If there exists ${\varphi }_0\in {\mathcal{R}}_c$ such that $\alpha (\varphi (c),T\varphi )\ge 1$, then S and T have a PPF dependent coincidence point ω in ${\mathcal{R}}_c$ such that $\alpha ((S\omega )(c),T\omega )\ge 1$.

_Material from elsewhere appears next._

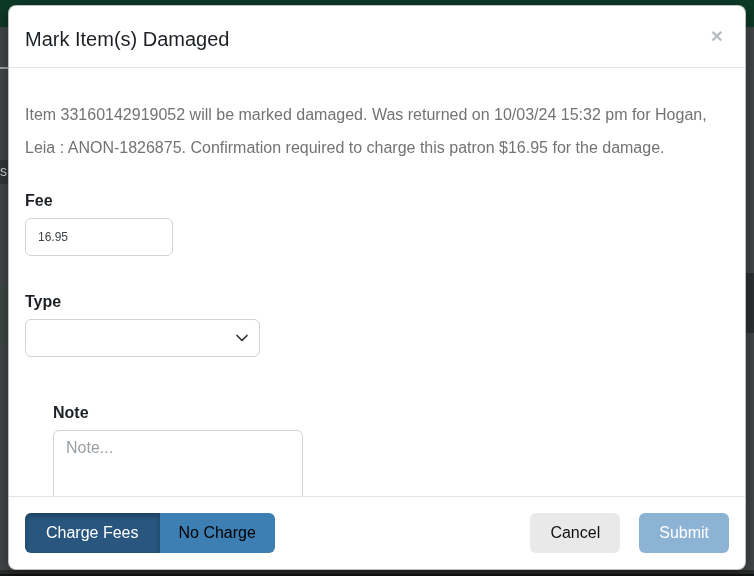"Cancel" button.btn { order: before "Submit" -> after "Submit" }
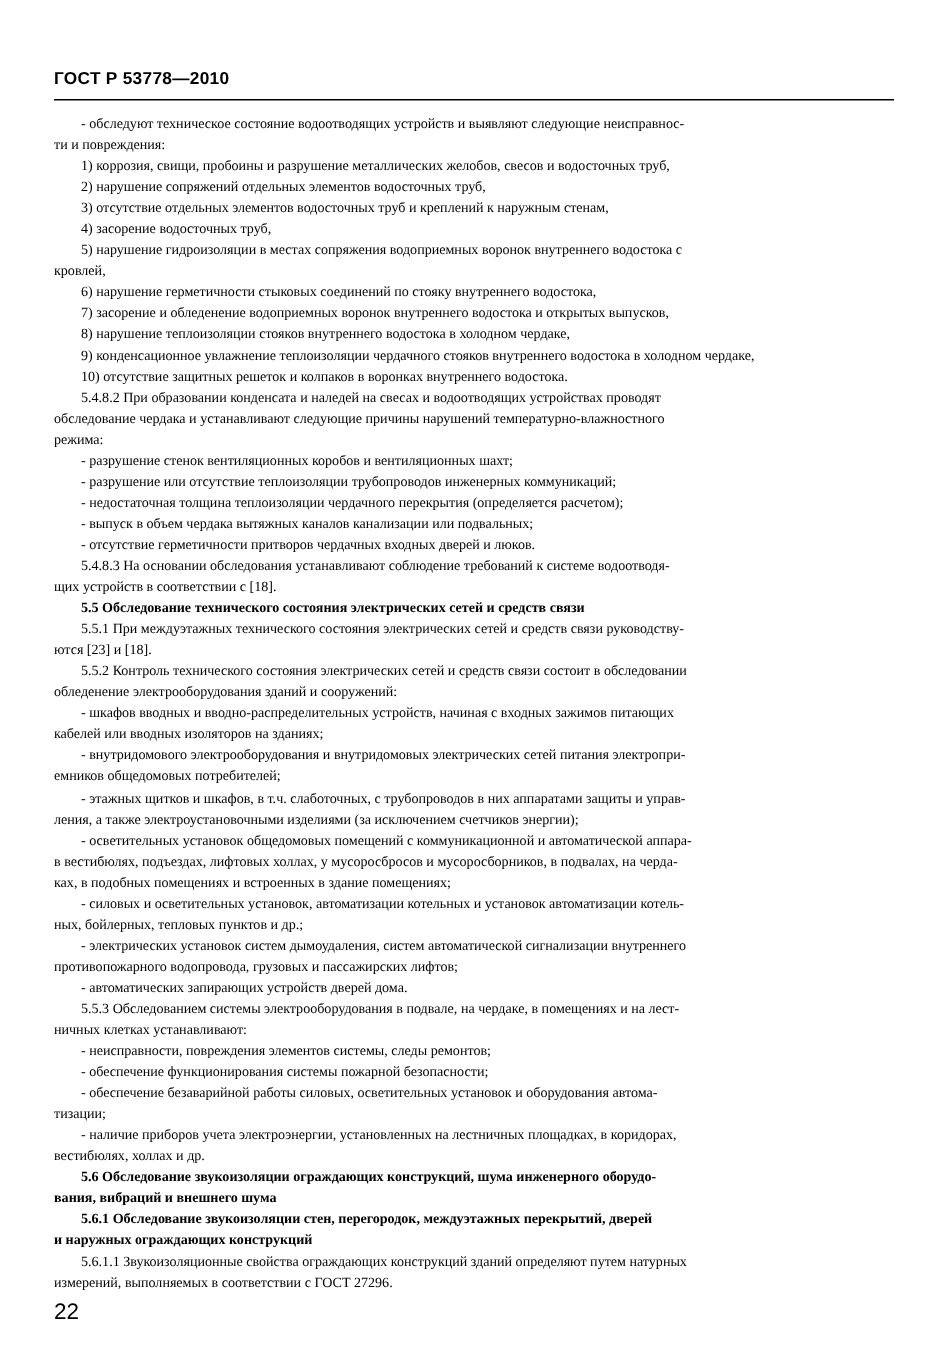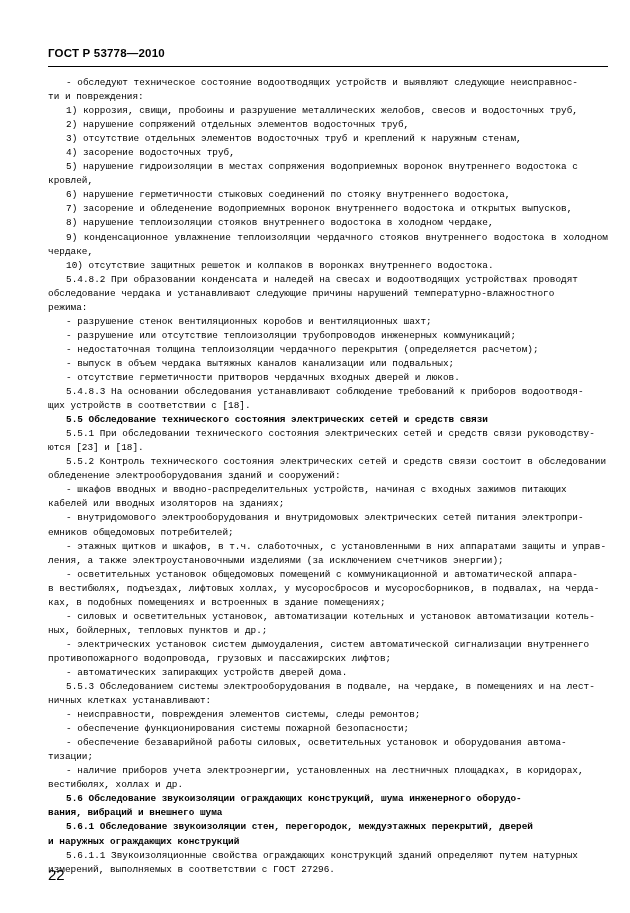"ГОСТ Р 53778—2010" .page { margin-left: 12px -> none }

Theorem 4.7 Let $S:E_0\to E_0$, $T:E_0\to E$, $\alpha :E\times E\to [0,\mathrm{\infty })$ be three mappings satisfying the following conditions:

1. (a)

   There exists $c\in I$ such that $S({\mathcal{R}}_c)$ is topologically closed and algebraically closed with respect to difference.

2. (b)

   $(S,T)$ is ${\alpha }_c$-admissible.

3. (c)

   For all $\varphi ,\xi \in E_0$,

   $${(\alpha ((S\varphi )(c),T\varphi )\alpha ((S\xi )(c),T\xi )-1+{ϵ}^{\prime })}^{{\parallel T\varphi -T\xi \parallel }_E}\le {ϵ}^{k{\parallel S\varphi -S\xi \parallel }_{E_0}},$$

   where $k\in [0,1)$ and $1<ϵ\le {ϵ}^{\prime }$.

1. (d)

   If $\{S{\varphi }_n\}$ is a sequence in $E_0$ such that $S{\varphi }_n\to S\varphi$ as $n\to \mathrm{\infty }$ and $\alpha ((S{\varphi }_n)(c),T{\varphi }_n)\ge 1$ for all $n\in \mathbb{N}$, then $\alpha ((S\varphi )(c),T\varphi )\ge 1$.

2. (e)

   $S({\mathcal{R}}_c)\subseteq {\mathcal{R}}_c$.

If there exists ${\varphi }_0\in {\mathcal{R}}_c$ such that $\alpha (\varphi (c),T\varphi )\ge 1$, then S and T have a PPF dependent coincidence point ω in ${\mathcal{R}}_c$ such that $\alpha ((S\omega )(c),T\omega )\ge 1$.